As broad as that question is, somehow, we all seem to know exactly what's being asked. We know it's a question about the aesthetic of that age and the attitude that gave birth to the style of fashion and artistic expression we saw.
The 90s was the perfect marriage of technological convenience and individual freedom. The rules of Western society had not yet caught up to its newfound power.
The Internet Was Actually Dangerous
Though 'dial-up' was far more prevalent in the 90s, at any moment you could stumble across content that threatened to turn your world upside down. You were just as likely to unwittingly end up in a forum filled with images of cartel killings as you are, today, to close a pop up ad for an online casino. Genuine classified documents could be found via a mere google search, along with the contact details of retail hitmen. What is now the dark web was just the world wide web. As Tom Noonan's Kelso, in Heat (1995, Michael Mann), said, "This stuff just flies through the air. They send this information out and it's just beamed out all over the place."
Your Money Went Further
Everything, from the cost of a pint to movie tickets, even weekly grocery shopping, was easier. Life's taxes were lower. You need only be orderly with your less-than-extraordinary paycheque to afford a 1 bedroom apartment - located where things actually happened. It wasn't too much to ask to live comfortably where everyone else of working age was. Today you need a side hustle just to keep your head above water.
Food Tasted Better
The FDA, and other three-lettered party-poopers, hadn't yet regulated the taste out of everything, so food & beverage competed with salt and sugar. With no regard for the long term health of their customer base, they'd pile the salt or sugar into their products to "even the odds".
But on a serious note... remember how sweet tomatoes used to be? I'm here to tell you even avocados used to taste sweeter. Yes, there is, in fact, supposed to be sweetness within the taste profile of avocados.

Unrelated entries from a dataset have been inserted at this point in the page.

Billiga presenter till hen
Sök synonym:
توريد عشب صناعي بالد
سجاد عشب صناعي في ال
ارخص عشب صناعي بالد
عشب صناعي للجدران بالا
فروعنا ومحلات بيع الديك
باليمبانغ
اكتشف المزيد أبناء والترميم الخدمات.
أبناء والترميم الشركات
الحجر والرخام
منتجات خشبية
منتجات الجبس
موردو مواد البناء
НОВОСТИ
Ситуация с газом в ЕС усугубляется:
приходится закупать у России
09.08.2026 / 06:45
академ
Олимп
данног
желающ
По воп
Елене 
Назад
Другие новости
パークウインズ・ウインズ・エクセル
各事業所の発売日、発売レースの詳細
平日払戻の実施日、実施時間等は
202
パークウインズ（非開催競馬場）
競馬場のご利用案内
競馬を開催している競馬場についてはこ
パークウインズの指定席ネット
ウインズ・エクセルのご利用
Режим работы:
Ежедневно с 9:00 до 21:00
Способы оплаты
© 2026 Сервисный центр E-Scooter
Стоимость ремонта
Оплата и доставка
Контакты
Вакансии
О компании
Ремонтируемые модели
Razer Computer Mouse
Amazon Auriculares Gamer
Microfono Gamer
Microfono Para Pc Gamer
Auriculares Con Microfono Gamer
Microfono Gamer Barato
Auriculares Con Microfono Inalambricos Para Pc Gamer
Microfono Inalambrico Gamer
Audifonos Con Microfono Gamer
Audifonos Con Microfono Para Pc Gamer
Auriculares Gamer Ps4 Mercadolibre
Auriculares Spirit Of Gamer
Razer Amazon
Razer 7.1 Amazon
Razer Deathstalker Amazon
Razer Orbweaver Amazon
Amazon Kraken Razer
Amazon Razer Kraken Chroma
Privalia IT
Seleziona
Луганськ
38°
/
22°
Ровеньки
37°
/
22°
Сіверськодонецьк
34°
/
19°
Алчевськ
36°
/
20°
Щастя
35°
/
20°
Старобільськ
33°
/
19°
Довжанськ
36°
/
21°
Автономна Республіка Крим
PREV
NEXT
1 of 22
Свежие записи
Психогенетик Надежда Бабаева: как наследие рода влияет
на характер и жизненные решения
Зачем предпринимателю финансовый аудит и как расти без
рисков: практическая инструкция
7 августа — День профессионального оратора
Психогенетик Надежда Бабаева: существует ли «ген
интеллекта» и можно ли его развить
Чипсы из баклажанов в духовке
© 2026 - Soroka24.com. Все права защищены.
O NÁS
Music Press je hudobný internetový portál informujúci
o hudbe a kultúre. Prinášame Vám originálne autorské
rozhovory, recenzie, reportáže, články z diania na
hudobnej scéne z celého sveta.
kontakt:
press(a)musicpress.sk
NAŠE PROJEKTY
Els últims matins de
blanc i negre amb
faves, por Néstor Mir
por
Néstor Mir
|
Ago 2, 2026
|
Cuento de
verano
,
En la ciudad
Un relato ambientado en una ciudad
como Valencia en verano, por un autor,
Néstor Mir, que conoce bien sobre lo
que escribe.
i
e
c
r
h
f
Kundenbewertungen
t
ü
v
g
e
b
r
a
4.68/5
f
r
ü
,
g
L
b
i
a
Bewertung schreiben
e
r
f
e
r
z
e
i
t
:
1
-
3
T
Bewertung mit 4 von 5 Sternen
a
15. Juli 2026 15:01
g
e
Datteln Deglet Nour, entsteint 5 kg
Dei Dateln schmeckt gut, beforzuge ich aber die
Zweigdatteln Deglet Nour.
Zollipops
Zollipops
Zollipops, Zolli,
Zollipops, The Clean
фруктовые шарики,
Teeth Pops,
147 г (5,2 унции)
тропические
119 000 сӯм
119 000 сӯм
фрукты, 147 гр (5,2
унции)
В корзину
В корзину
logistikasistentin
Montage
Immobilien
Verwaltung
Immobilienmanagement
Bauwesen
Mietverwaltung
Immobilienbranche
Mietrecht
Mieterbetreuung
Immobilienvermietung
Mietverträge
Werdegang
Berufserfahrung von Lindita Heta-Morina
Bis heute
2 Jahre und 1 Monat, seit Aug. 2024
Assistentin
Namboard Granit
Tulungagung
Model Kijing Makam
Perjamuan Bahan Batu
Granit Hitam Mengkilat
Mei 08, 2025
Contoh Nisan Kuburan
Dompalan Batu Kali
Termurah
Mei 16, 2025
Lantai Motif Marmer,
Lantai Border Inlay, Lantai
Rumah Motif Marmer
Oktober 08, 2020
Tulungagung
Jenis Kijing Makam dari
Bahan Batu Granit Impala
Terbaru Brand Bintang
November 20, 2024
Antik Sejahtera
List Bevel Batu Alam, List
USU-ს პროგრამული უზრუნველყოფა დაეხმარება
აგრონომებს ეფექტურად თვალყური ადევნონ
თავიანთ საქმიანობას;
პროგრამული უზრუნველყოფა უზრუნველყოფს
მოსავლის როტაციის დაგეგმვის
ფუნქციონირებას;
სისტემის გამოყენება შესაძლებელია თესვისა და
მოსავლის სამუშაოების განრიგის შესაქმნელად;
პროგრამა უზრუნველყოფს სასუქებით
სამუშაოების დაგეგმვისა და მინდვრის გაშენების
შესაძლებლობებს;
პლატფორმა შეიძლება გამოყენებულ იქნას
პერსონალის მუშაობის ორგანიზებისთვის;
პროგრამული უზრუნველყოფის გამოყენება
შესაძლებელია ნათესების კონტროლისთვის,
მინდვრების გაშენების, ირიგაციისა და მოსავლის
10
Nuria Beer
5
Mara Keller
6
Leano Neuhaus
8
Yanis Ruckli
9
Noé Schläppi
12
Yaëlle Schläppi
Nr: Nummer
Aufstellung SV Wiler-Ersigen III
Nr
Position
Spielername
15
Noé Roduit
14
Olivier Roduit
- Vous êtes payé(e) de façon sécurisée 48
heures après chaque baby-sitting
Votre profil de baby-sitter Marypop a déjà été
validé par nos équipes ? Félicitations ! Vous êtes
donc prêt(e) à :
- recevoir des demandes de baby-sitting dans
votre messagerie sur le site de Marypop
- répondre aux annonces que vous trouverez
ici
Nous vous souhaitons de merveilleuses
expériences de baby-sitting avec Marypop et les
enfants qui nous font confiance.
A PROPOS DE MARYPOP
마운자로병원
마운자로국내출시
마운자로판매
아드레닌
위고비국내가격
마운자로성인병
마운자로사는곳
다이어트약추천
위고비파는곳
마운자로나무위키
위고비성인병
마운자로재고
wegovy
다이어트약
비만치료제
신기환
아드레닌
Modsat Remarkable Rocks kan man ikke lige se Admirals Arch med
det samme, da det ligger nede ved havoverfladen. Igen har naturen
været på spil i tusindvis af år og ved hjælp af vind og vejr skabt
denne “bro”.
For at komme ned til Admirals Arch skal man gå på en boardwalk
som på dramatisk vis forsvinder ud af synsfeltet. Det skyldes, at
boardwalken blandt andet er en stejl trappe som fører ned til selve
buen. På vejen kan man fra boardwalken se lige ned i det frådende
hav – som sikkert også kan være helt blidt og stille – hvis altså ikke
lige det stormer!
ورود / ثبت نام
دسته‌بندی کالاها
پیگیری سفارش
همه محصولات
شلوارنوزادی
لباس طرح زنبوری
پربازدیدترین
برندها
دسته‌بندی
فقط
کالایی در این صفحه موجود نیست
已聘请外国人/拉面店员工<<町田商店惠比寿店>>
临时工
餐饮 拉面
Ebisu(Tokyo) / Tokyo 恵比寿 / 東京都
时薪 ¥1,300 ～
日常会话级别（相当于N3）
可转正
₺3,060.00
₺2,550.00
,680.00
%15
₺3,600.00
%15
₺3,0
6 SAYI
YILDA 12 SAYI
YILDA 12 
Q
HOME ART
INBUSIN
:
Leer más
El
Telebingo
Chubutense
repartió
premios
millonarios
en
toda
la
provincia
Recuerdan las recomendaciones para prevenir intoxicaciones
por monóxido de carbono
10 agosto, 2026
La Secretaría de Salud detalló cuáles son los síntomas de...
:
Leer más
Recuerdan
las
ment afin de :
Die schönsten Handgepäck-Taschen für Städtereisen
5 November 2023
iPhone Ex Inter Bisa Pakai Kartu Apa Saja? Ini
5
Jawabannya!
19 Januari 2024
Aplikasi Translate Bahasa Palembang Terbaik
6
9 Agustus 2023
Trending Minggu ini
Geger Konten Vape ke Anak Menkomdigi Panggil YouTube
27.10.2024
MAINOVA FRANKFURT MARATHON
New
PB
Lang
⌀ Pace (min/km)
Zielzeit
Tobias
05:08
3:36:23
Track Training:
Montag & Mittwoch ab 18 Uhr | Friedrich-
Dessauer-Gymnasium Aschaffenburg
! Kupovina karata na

The Future Still Had Flying Cars
That's not to say we've collectively given up on that future... but we are now far more convinced The Apocalypse will arrive before everyone, essentially, becomes a pilot. In the 90s we thought we'd be on Mars by 2020. Today we're facing an energy/food crisis poised to set any form of technological progress back to Genesis. We're preparing for stagnation as opposed to the singularity, thinking ourselves lucky we still have electricity.
The Best Decade for Music
The internet had not yet stollen the show, and the old model of business existed parallel to modern production techniques. The result was albums like the Verve's Urban Hymns (1997), or almost all of Oasis' singles. Hybrid's Wide Angle (1999) pioneered orchestral electronica. Yep. Imagine breakbeat by way of Hans Zimmer. Popular music retained its classical nature. Melody was magnified by new production technologies, not exchanged out altogether - as appears to be the case today. I mean we could not have imagined mumble rap back then.
The Best Decade for Movies
The more problems we solve in reality the less contemporary fiction has to work with - in regards to manufacturing high stakes. Action heroes don't have the same excuses to get medieval on a mother-effah, which is why almost all of Daniel Craig's James Bond films where obliged to pose the question, "Do we even need you?" Of course, both the film and the audience had already made up their minds but it was an agreement to settle for a lessor experience. To placated, knowingly. We knew the events of Heat couldn't go down like they did in 1995 but we appreciated The Town (2010, Ben Affleck) for trying. But The Matrix (1999, The Wachowskis), despite Lana's efforts, remains a 'no-go'. The same can be said for Fight Club (1998, David Fincher). A film about a character numbed by his own job security, and zombified by his ability to consume endless, would be completely out of touch with today's gig economy.